La Commission vérité et réconciliation (TRC) sud-africaine a entendu plus de 21 000 témoignages de bourreaux et victimes de la période d'apartheid, une catharsis collective qui pourrait servir d'exemple à la Côte d'Ivoire du président Alassane Ouattara.

En 1995, un an après l'élection de Nelson Mandela à la présidence, l'Afrique du Sud a mis sur pied cette commission pour explorer ses «peurs» et ses «douleurs» après le traumatisme de l'apartheid.

«Nous avons pour mission de faire éclater la vérité sur notre sombre passé, d'enterrer les fantômes pour qu'ils ne reviennent pas nous hanter», déclarait alors son président, le prix Nobel de la Paix Desmond Tutu.

Pendant trois ans, ses seize membres ont tenu des auditions publiques dans l'ensemble du pays pour recueillir la parole des auteurs de violences politiques, commises entre 1960 et avril 1994, et celles de leurs victimes.

Si les crimes étaient politiques, les bourreaux pouvaient en échange d'aveux complets et d'excuses publiques obtenir une amnistie.

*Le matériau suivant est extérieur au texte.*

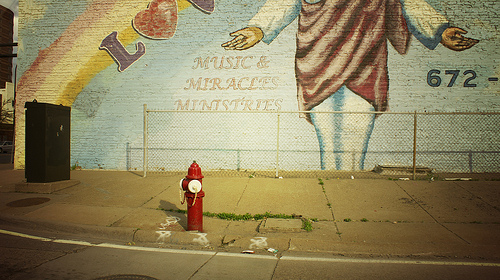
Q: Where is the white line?
A: Beside the sidewalk.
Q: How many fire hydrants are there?
A: One.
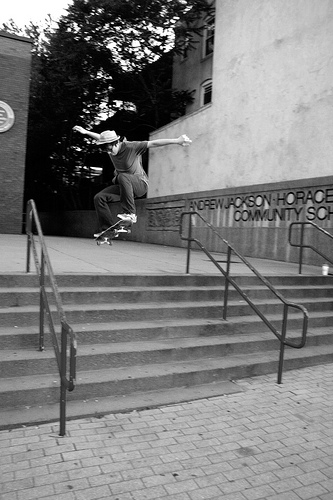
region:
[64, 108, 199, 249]
boy wearing a hat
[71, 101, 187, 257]
boy on a skate board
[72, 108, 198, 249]
boy wearing a shirt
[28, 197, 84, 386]
rail of a stair case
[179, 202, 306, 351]
rail of stair case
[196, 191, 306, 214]
writings on a wall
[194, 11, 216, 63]
window on a building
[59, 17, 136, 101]
tree near a building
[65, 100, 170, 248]
boy in air on skate board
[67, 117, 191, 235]
man in hat skating on skateboard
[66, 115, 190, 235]
man in pants and tshirt skating on skateboard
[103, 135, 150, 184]
tshirt the man is wearing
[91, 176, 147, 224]
pants the man is wearing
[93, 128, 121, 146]
hat the man is wearing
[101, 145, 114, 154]
mans sunglasses he is wearing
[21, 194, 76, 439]
stair railing in front of the man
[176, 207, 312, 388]
stair railing behind the man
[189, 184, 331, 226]
sign for a community school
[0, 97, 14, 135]
half of a round sign on the building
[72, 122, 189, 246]
the person is skateboarding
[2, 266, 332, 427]
stone set of stairs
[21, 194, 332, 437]
metal handrails on stairs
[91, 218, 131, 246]
skate board is in air nose up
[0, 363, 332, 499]
brick walk way at bottom of stairs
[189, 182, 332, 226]
building name in cement wall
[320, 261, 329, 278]
drink cup behind railing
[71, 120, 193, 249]
skate boarder is jumping stair set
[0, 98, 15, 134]
metal circle on brick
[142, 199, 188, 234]
chunk of concrete in wall is decoration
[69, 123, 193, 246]
Skateboarder in mid air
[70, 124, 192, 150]
Arms are out for balance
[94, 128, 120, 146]
Small white hat on head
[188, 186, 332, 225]
Name of building printed on side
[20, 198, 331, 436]
Three railings going down the steps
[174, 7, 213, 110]
Windows on the side of the building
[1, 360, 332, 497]
Sidewalk made of bricks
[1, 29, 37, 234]
Building is made of bricks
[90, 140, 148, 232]
Wearing a tee shirt and pants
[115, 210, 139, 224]
Wearing white skateboard sneakers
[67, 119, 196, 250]
person skateboarding in mid air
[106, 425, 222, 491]
brick side walk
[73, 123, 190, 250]
man wearing hat on skateboard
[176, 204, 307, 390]
metal safety railing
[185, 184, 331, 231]
sign on wall for builing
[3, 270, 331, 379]
steps leading down to level below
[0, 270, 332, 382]
steps leading up for level above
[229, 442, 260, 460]
stain on side walk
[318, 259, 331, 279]
cup on edge of step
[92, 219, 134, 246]
skateboard with four wheels off ground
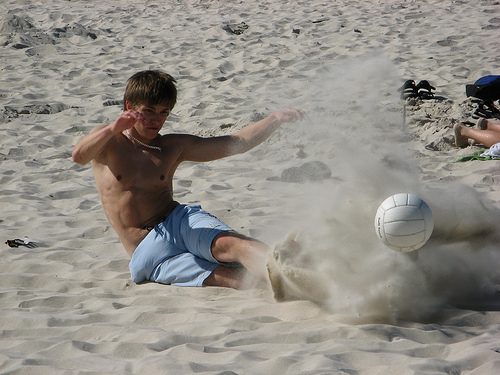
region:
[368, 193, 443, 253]
a white volley ball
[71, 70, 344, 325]
a boy in the sand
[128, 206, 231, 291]
blue shorts on a boy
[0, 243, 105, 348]
tracks in the sand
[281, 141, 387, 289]
dusty sand in the air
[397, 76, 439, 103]
a black sandals in the sand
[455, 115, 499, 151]
a person legs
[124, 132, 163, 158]
a white necklace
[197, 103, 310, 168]
a arm in the air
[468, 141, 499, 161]
a blanket on the beach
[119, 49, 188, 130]
boy has brown hair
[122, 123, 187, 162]
boy wears shell necklace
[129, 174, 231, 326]
boy has brown shorts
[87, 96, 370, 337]
boy dives into sand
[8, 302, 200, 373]
sand is light brown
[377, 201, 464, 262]
volleyball in front of cloud of sand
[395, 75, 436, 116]
black shoes on sand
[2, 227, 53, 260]
glasses next to boy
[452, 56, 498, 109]
blue object on sand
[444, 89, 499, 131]
person lying on sand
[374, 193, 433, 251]
white volley ball flying through air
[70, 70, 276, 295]
young man kicking volley ball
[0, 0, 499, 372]
tan sandy beach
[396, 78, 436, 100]
pair of black sandals on sand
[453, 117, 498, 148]
person's bare legs and sandy feet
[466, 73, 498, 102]
blue and black bag on sand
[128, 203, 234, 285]
light blue shorts on young man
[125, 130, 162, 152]
white necklace on young man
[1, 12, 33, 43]
small pile of sand on sandy beach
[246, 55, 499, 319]
sand and volley ball kicked through air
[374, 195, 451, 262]
a ball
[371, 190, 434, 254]
the ball is white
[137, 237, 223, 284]
the man is wearing blue shorts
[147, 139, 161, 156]
a white necklace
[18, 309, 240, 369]
the sand on the beach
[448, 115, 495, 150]
a persons leg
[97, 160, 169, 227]
the mans chest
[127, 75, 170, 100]
brown hair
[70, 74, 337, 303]
man is sitting on the sand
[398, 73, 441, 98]
shoes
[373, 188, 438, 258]
white volleyball is airbound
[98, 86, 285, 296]
man sitting on the beach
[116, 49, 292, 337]
a man wearing blue shorts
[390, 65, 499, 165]
a person laying on the sand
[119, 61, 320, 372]
a person with brown hair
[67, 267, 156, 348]
sand on the beach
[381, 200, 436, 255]
hard white volleyball in air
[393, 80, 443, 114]
a pair of black shoes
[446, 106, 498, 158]
a person's bare feet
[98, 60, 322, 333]
a man sitting on the beach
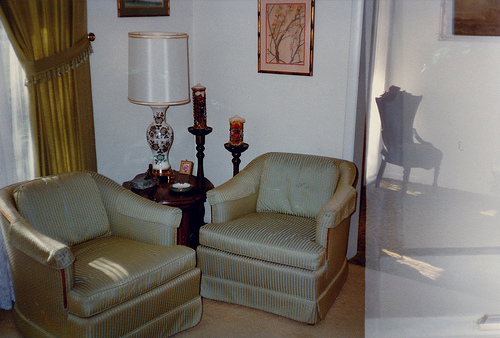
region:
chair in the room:
[201, 151, 348, 314]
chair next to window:
[7, 169, 212, 326]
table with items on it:
[135, 153, 207, 242]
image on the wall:
[248, 3, 326, 76]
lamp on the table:
[117, 27, 192, 179]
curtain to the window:
[2, 5, 122, 189]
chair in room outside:
[366, 78, 449, 212]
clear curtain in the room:
[359, 6, 498, 335]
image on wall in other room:
[431, 3, 499, 48]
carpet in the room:
[168, 255, 370, 336]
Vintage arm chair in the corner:
[373, 83, 443, 198]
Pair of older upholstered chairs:
[2, 145, 357, 336]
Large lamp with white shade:
[126, 28, 192, 184]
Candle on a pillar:
[185, 80, 213, 184]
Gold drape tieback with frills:
[20, 31, 96, 86]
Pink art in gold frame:
[253, 0, 315, 77]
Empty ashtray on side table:
[167, 179, 194, 193]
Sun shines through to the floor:
[379, 245, 448, 284]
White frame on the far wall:
[435, 0, 499, 45]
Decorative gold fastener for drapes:
[86, 30, 95, 42]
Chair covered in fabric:
[199, 151, 358, 326]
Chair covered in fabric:
[0, 167, 207, 334]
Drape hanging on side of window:
[1, 1, 119, 183]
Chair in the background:
[372, 76, 444, 210]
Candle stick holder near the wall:
[184, 82, 222, 185]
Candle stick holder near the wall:
[219, 112, 259, 176]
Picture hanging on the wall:
[247, 1, 322, 86]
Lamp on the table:
[119, 29, 199, 189]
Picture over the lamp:
[110, 1, 185, 22]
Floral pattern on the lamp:
[137, 103, 176, 175]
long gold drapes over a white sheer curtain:
[1, 2, 98, 174]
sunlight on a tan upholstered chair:
[90, 255, 132, 281]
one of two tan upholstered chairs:
[0, 172, 199, 336]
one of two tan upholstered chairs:
[200, 149, 357, 321]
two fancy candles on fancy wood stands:
[182, 82, 247, 192]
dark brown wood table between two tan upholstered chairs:
[123, 165, 210, 237]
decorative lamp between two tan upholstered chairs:
[125, 28, 191, 186]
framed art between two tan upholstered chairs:
[112, 0, 172, 20]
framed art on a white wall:
[252, 0, 315, 80]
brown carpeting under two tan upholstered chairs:
[2, 264, 357, 334]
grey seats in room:
[14, 148, 354, 336]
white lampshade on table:
[125, 23, 187, 133]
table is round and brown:
[125, 161, 217, 233]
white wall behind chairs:
[267, 71, 332, 142]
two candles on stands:
[174, 77, 245, 155]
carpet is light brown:
[224, 295, 282, 336]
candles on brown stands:
[182, 123, 240, 210]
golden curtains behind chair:
[18, 0, 109, 172]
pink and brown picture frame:
[268, 0, 340, 82]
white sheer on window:
[0, 60, 35, 158]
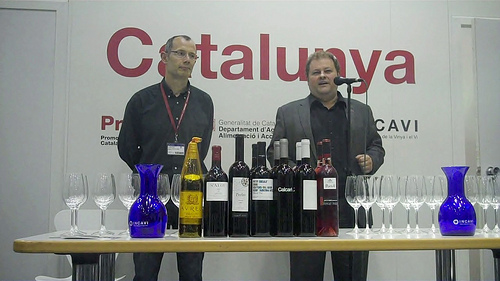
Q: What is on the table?
A: Bottles of wine.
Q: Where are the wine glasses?
A: On the table.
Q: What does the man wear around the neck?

Si leurs témoignages étaient édulcorés, ils retombaient dans le système judiciaire classique.

Au total, plus de 7000 auteurs de violences politiques ont demandé pardon, mais seulement 850 l'ont obtenu.

Pour éviter la polarisation de la société, la Commission a enquêté sur les crimes commis par le camp du régime d'apartheid, mais aussi par ses opposants, notamment du Congrès national africain (ANC) de Nelson Mandela.

Parmi les témoignages les plus proéminents, le tortionnaire du régime blanc Eugene de Kock a révélé à la barre comment des dizaines de militants ANC avaient été torturés et tués par la police secrète.

Avec réticence, la flamboyante Winnie Mandela, l'ex-femme du président, a également comparu devant la commission en raison de violences commises par ses partisans dans les dernières années de l'apartheid.

Par ailleurs, le processus ouvrait la porte à une système de compensations pour les victimes ou leurs familles.

Le modèle de la TRC sud-africaine est généralement loué pour ses vertus de thérapie collective et a été depuis appliqué dans de nombreux pays, dont le Burundi ou le Liberia.

Mais en Afrique du Sud, il a laissé certains frustrés. La plupart des leaders de l'apartheid, dont l'ancien président PW Botha, ont refusé de témoigner, donnant l'impression que seuls les seconds couteaux étaient exposés.

Du côté des victimes, les compensations ont souvent été jugées trop faibles, et trop longues à venir.

La famille de Steve Biko, le leader du Mouvement de la consience noire tué en 2007 par la police, s'est également opposée à un processus qui lui «volait» le droit à réparation.